Other causative pathogens: Peptostreptococcus, Bacteroides, Atopobium, Leptotrichia and Clostridium species, Mycoplasma hominis, Ureaplasma urealyticum
In addition, approx. 15% of the pathogens involved are of respiratory or intestinal origin: Haemophilus influenzae, Streptococcus pneumoniae, group A Streptococcus, Staphylococcus aureus and Campylobacter species.
PID is usually caused by several microbes at the same time.
Chronic PID
Mycobacterium tuberculosis (countries with risk of tuberculosis)
Actinomyces (patients often have an IUD; the infection is often found in a Pap smear test)
Clinical picture
Course of disease in acute PID
Typically begins after menstruation or after a procedure, such as the insertion of an IUD (risk increased for up to 3 weeks).
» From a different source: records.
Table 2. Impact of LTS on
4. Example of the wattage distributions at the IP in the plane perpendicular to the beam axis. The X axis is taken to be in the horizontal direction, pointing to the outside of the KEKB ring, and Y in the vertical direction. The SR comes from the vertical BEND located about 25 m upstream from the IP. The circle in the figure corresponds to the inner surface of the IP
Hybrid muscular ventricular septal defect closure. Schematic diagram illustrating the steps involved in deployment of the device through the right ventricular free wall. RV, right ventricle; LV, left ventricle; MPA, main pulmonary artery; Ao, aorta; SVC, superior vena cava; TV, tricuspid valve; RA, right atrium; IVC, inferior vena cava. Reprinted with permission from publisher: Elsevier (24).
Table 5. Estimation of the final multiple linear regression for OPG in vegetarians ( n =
The infection ascends via the cervical canal to the uterus where it causes inflammation of the uterine mucosa, or endometritis, and to the fallopian tubes where it causes inflammation of the fallopian tubes, or salpingitis, inflammation of the fallopian tubes and ovaries, or salpingo-oophoritis, or accumulation of pus in the fallopian tubes, or pyosalpinx.
Perihepatitis, or superficial inflammation of the fibrous capsule of the liver (tunica fibrosa hepatis), and periappendicitis may also occur in association with PID. A tubo-ovarian abscess and peritonitis may develop in severe cases.
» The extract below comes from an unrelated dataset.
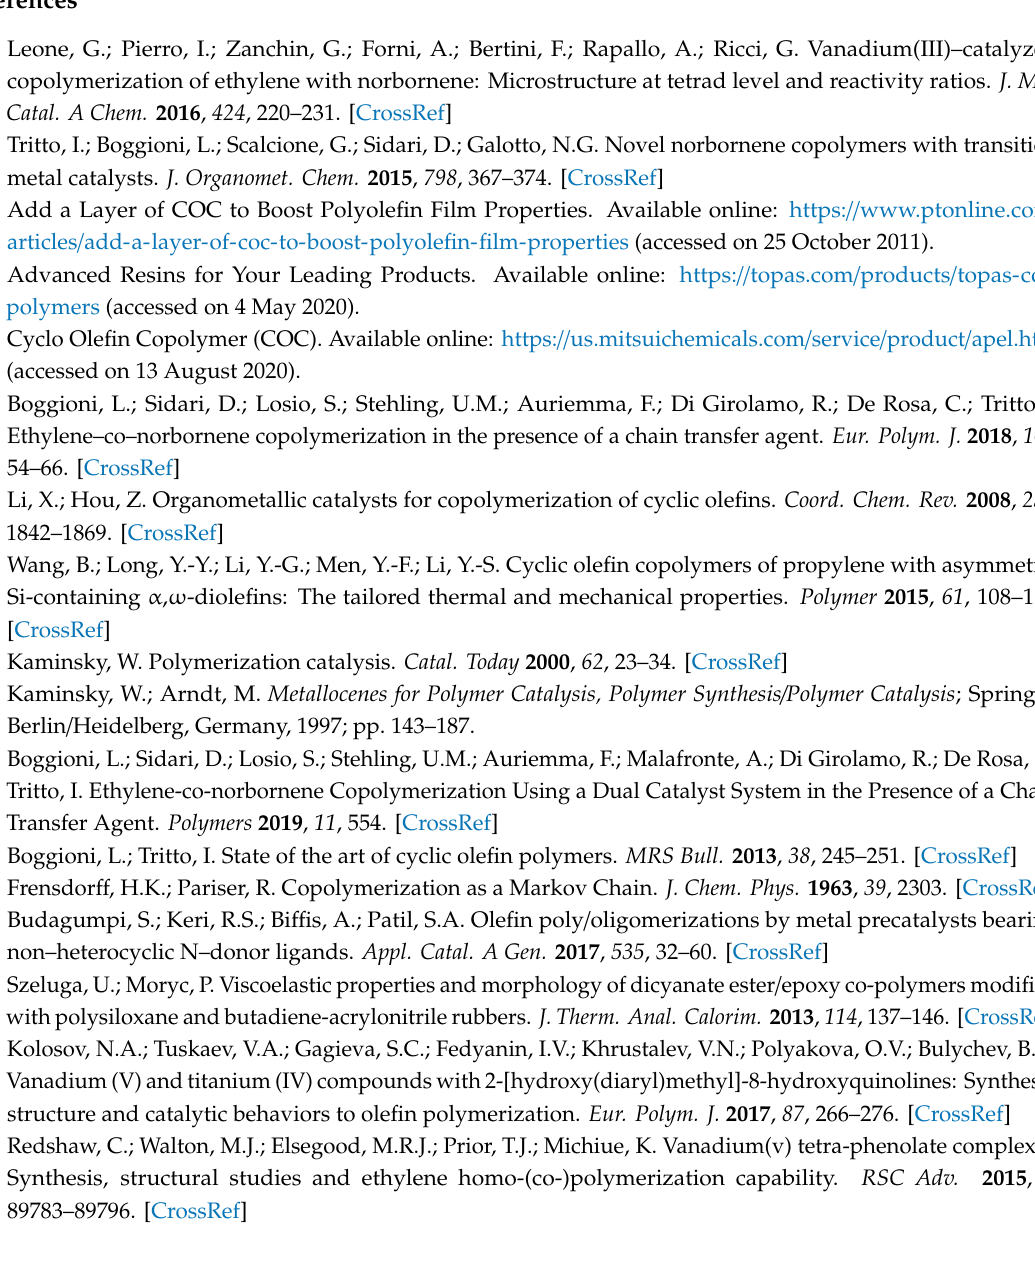
Figure S27: The 13 C NMR spectrum of E-NB copolymer with (34) C NB = 35.3 mol% obtained by SIL / C6 complex (item according to Table 1), Figure S28: The endothermic curves of E-NB copolymers obtained by C1 complex (items according to Table 1), Figure S29: The endothermic curves of E-NB copolymers obtained by C2 complex (items according to Table 1), Figure S30: The endothermic curves of E-NB copolymers obtained by C3 complex (items according to Table 1), Figure S31: The endothermic curves of E-NB copolymers obtained by C5 complex (items according to Table 1), Figure S32: The endothermic curves of E-NB copolymers obtained by SIL / C5 complex (items according to Table 1). Table S1. Structural parameters characterizing the ethylene / norbornene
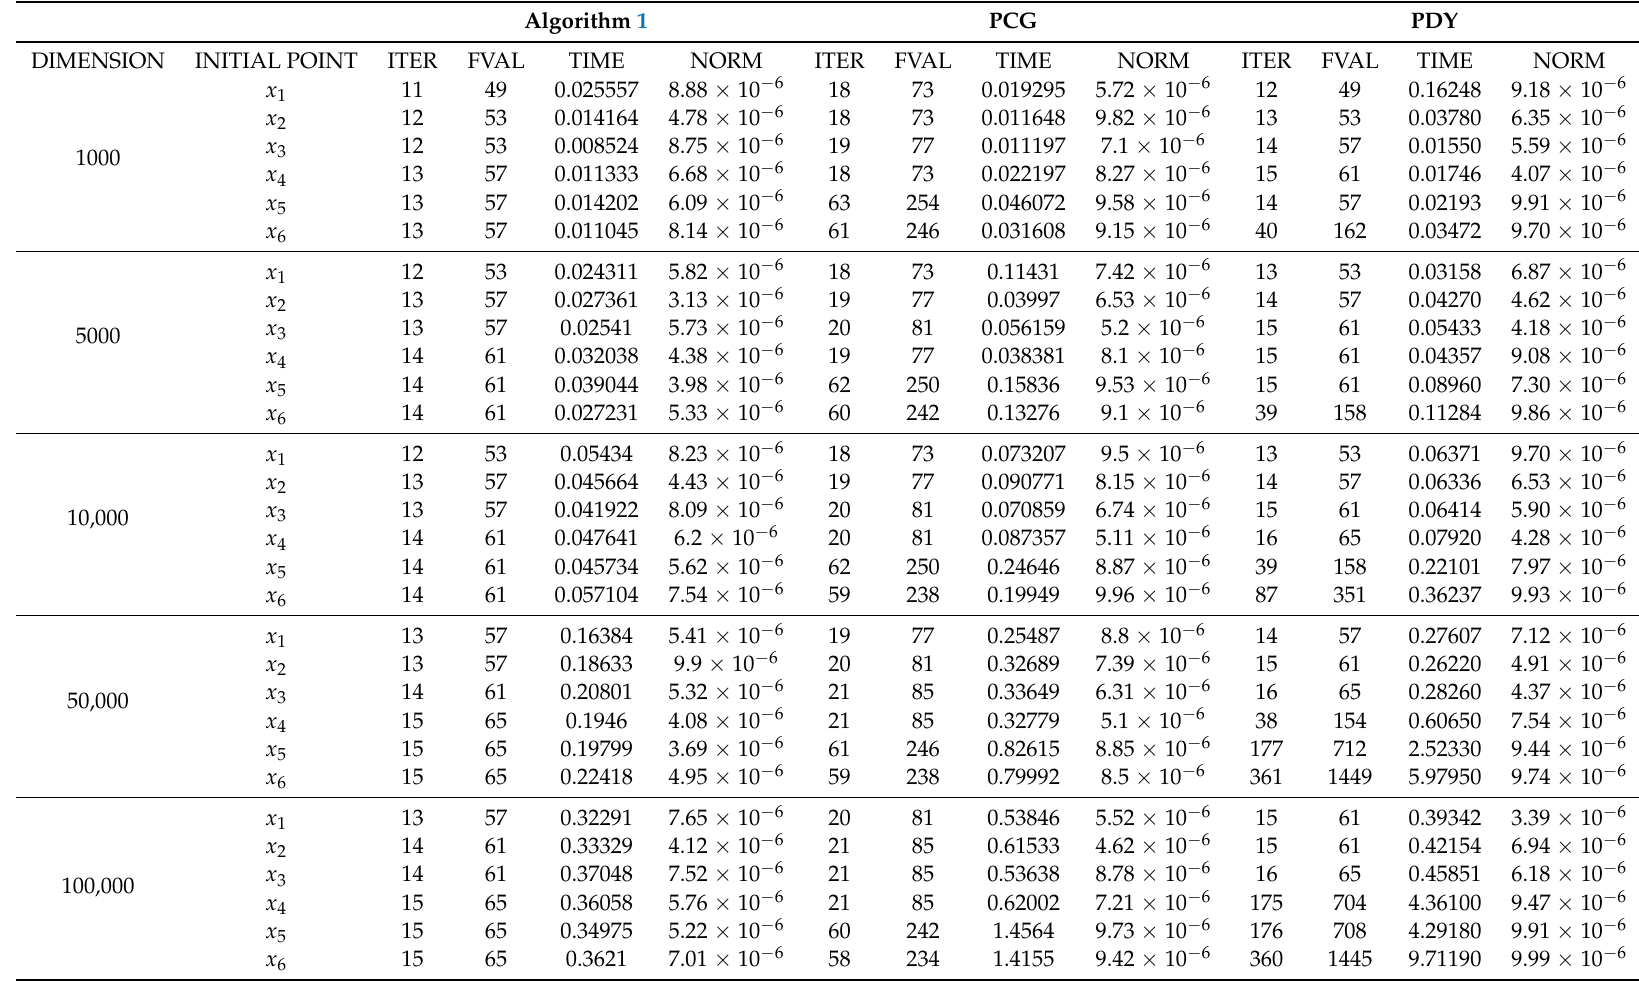
Table 1. Numerical Results for Algorithm 1 (DCG) , PCG and PDY for Problem 1 with given initial points and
The severity of symptoms varies: the disease may have very mild symptoms or be nearly asymptomatic (particularly chlamydia) or present as a septic disease with impairment of the patient's general condition.
Findings
Tenderness of the lower abdomen on palpation
Uterine and adnexal tenderness in pelvic examination
Mucopurulent or bloody cervical discharge visible in the speculum examination
Findings: thickening of the walls of the fallopian tubes, fluid accumulation in the fallopian tubes, fluid in Douglas' pouch, abscess in the abdominal cavity or an ovary, thickening and increased vasculature of the endometrium
Treatment primarily against chlamydia: 100 mg doxycycline twice daily for 14 days and 400 mg or 500 mg metronidazole three or two times daily, respectively, for 14 days.
A non-optimal alternative for patients with allergy, for example, is 500 mg ciprofloxacin three times daily and 400 mg metronidazole three times daily.
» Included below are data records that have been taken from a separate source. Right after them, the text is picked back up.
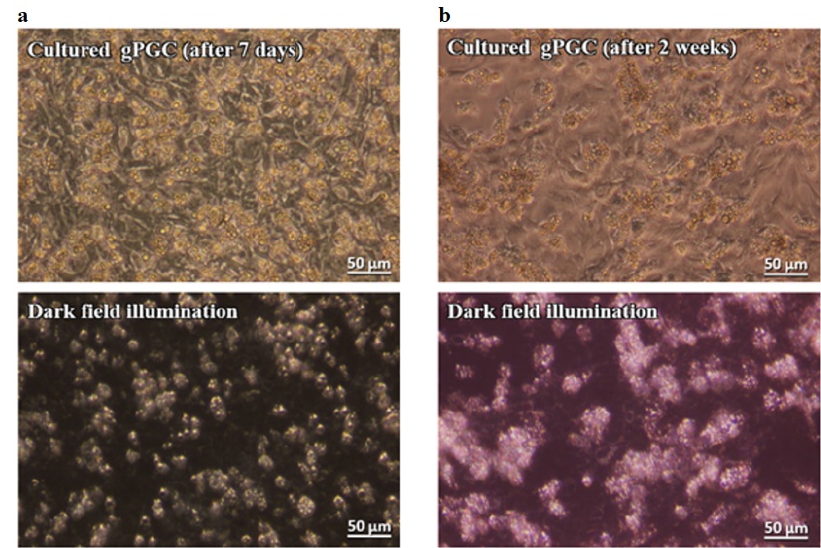
Figure 2. The gPGCs cultured for 7 and 14 days, observed under an inverted phase-contrast microscope and in darkfield illumination. This technique allows us to clearly distinguish PGCs from the feeder layer and other cells. The PGCs are visible as bright, illuminated cells among the other cell types (P.434242 patent application number). Magnification with 40× objective (Leica DMI8).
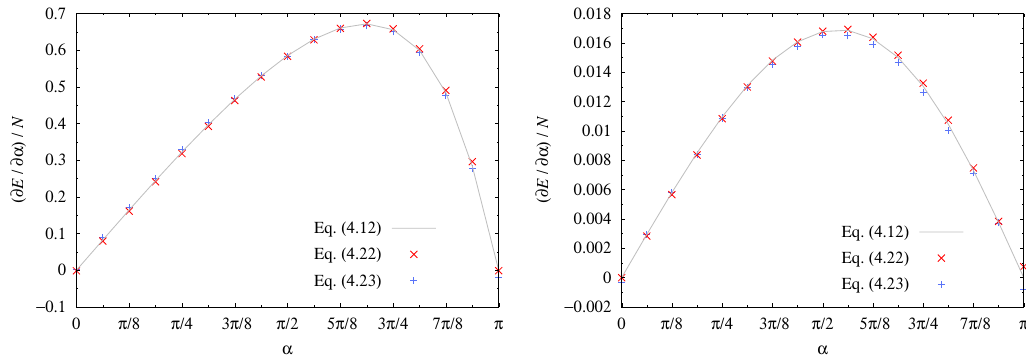
Figure 9. The (cid:11) dependence of the total energy E is numerically evaluated by using eq. (4.22) (red crosses) and eq. (4.23) (blue plus symbols), and compared to the analytic expression eq. (4.12) (the solid line), as a function of (cid:11) . L = 1, (cid:3) = 1 in the left (cid:12)gure; L = 4, (cid:3) = 1 in the right (cid:12)gure, and (cid:11) 2 [0 ; (cid:25) ] in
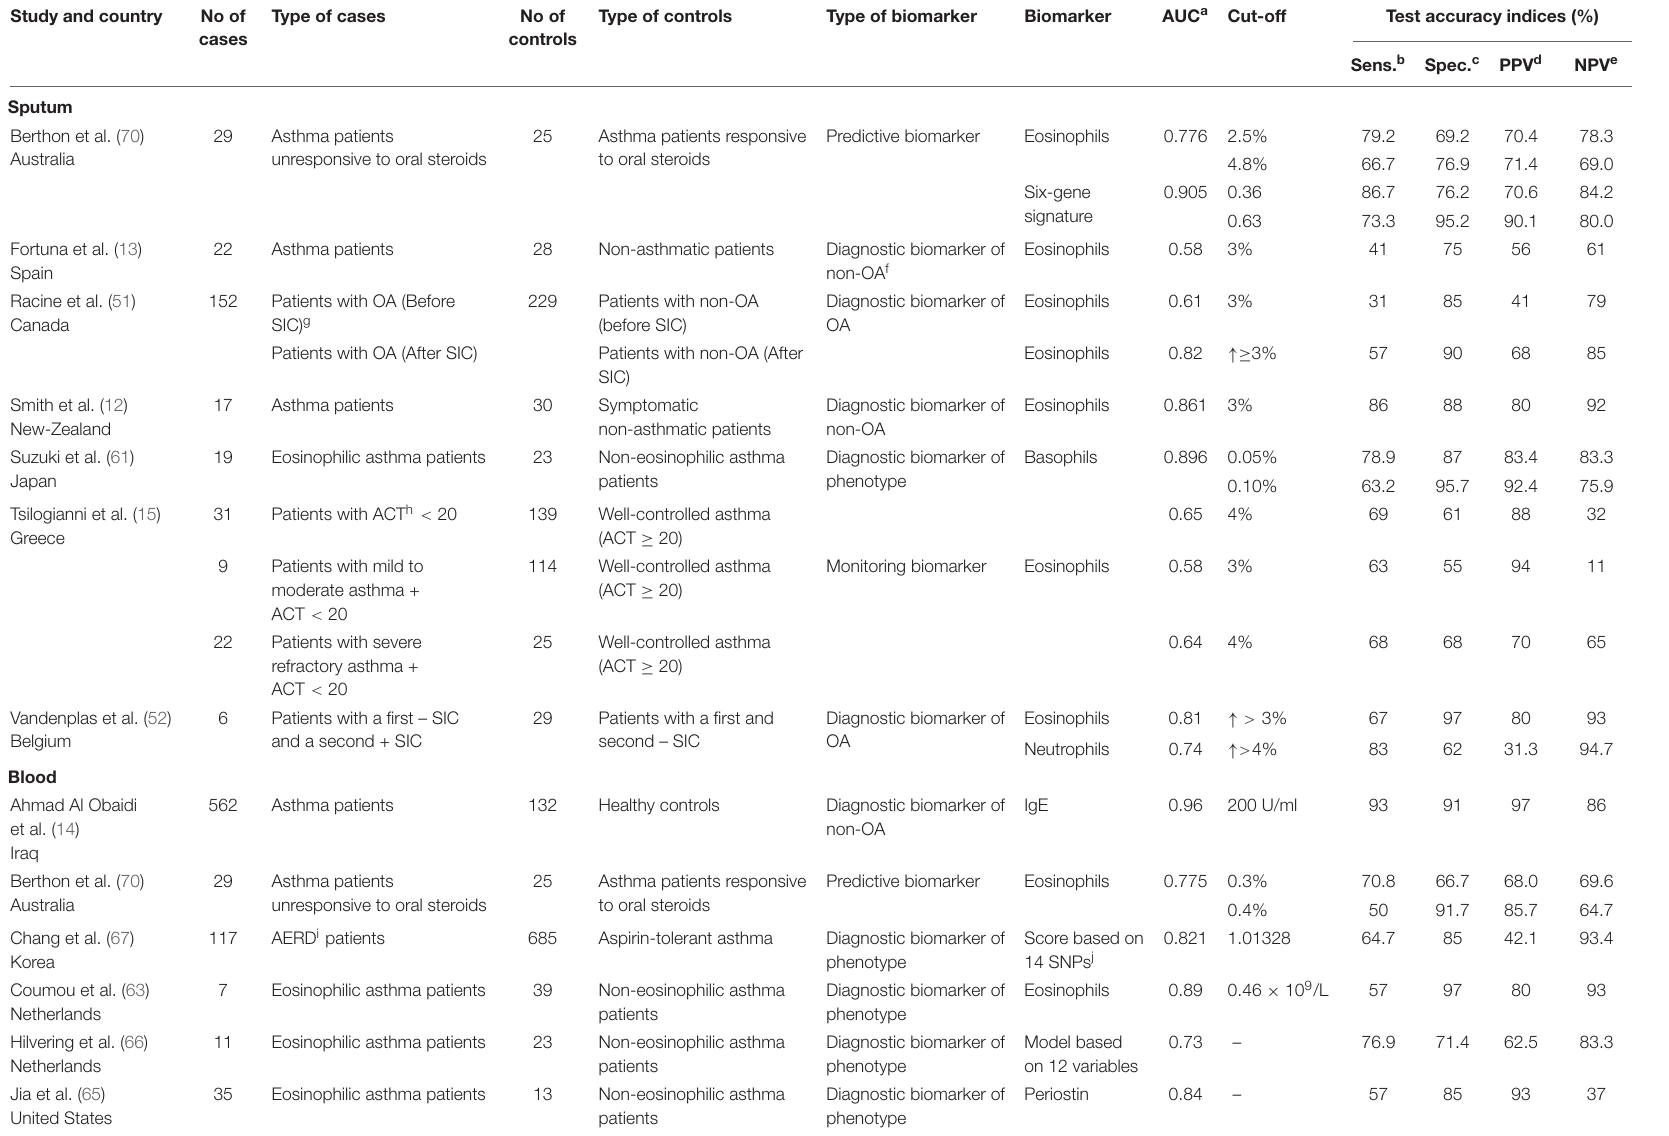
TABLE 2 | Diagnostic accuracies of liquid biomarkers for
When gonorrhoea is diagnosed (obvious purulent discharge from the cervix, urine gonococcal nucleic acid detection positive), a gonococcal culture sample should be taken for antimicrobial susceptibility testing. Without waiting for the result, the treatment may be started with a single dose of 250 mg ceftriaxone i.m. and, additionally, 100 mg oral doxycycline twice daily for 14 days.
If chlamydial and gonococcal infections can be excluded and the infection occurs after the insertion of an IUD, for example, it is usually a mixed infection caused by normal vaginal flora and can be treated with a combination of cephalexin (500 mg three, or 750 mg two times daily) and metronidazole (500 mg two, or 400 mg three times daily).